Over the past two decades, more and more students have shifted away from technical education under the assumption that trade schools won’t set them up for successful long term careers. For many students fresh out of high school, a four year degree is seen as the only path towards a future career. In a student survey conducted by the construction firm BigRentz, researchers were shocked to find that only 11% of students believed they could receive a high paying job from trade school. A dismal 50% of high school seniors responded that there wasn’t a single benefit from technical education over a four year degree path.
This attitude towards careers like HVAC reveal the cultural misconception that’s fueling the shortage in qualified techs across the entire industry today. Although there’s a common belief that trade students will always be outclassed by a four year degree, the numbers tell a different story.
Trade school vs. college degree
When comparing these two career paths, a surprising trend surfaces. Not only are trade school graduates not far off from their university counterparts; they oftentimes have an advantage.
According to the numbers, 27% of trade school grads earn more than their university counterparts, while 21% are more likely to work in their field of study.
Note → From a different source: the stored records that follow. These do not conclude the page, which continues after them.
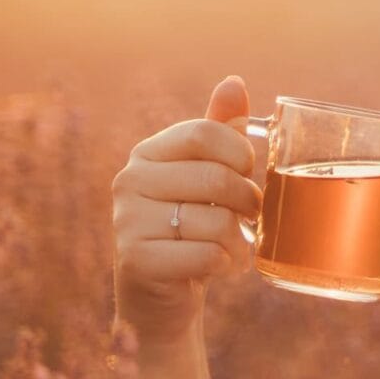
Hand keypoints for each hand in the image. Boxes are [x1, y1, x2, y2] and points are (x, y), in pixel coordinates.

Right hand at [111, 75, 262, 345]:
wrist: (159, 297)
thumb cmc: (189, 227)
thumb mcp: (203, 176)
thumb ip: (218, 131)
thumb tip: (233, 82)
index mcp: (148, 153)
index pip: (204, 133)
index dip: (240, 153)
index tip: (249, 172)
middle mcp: (130, 181)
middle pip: (215, 176)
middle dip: (248, 201)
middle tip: (251, 217)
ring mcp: (127, 221)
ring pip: (215, 220)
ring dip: (239, 240)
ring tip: (235, 247)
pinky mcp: (136, 260)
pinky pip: (205, 255)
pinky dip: (224, 264)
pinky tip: (218, 267)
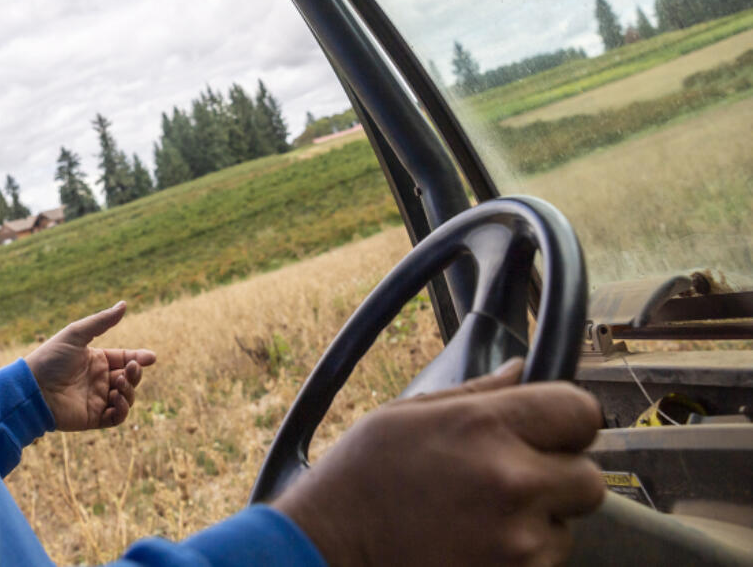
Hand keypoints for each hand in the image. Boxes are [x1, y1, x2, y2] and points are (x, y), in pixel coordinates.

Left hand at [25, 301, 156, 431]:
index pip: (125, 358)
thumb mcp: (76, 334)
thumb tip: (124, 304)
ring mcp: (96, 399)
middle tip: (131, 369)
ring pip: (126, 397)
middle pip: (129, 378)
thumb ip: (102, 321)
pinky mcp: (93, 418)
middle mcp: (98, 380)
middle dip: (135, 373)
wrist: (32, 388)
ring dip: (129, 390)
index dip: (139, 358)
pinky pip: (116, 417)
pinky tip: (117, 398)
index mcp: (96, 360)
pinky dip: (122, 409)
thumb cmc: (51, 358)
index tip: (151, 357)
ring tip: (118, 383)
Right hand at [274, 358, 605, 565]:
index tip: (548, 430)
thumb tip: (521, 372)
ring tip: (479, 518)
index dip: (565, 421)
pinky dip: (520, 558)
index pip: (581, 412)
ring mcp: (516, 542)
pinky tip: (475, 545)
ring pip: (566, 528)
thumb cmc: (361, 479)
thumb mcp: (408, 415)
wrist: (330, 550)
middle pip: (588, 478)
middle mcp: (511, 482)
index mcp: (485, 427)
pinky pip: (544, 563)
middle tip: (511, 481)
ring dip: (537, 523)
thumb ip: (477, 393)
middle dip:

This is because the technical skills you pick up from a trade school are directly related to the line of work you’ll pursue. While college degrees can be useful for showing you work ethic and general understanding of a subject, a trade school certification offers employers a better guarantee that you already possess the skills needed for the workplace.
That’s why when it comes to finding a job, technicians again come out on top by being 4% more employable than a job seeker with a college degree. On top of all that, the average cost of trade school is $100,000 less than your standard university tuition. That means that overtime a trade technician will accrue three times less debt than an undergraduate student, leaving you with more income in the long run.
The bottom line
As universities finish sending out their acceptance letters for the class of 2025, let's remind ourselves that this year's admission process was not all that different in comparison to years prior. Students will continue to compete against an ever widening pool of college applicants, as tuition rates continue to rise to meet the demand. On the opposite end of the spectrum, trade schools are hoping that new qualified candidates will even take the chance to consider them an option. Ultimately, your career decisions need to fit your needs and interests as a student. After reviewing the numbers, we hope you can make an informed decision that benefits you the most.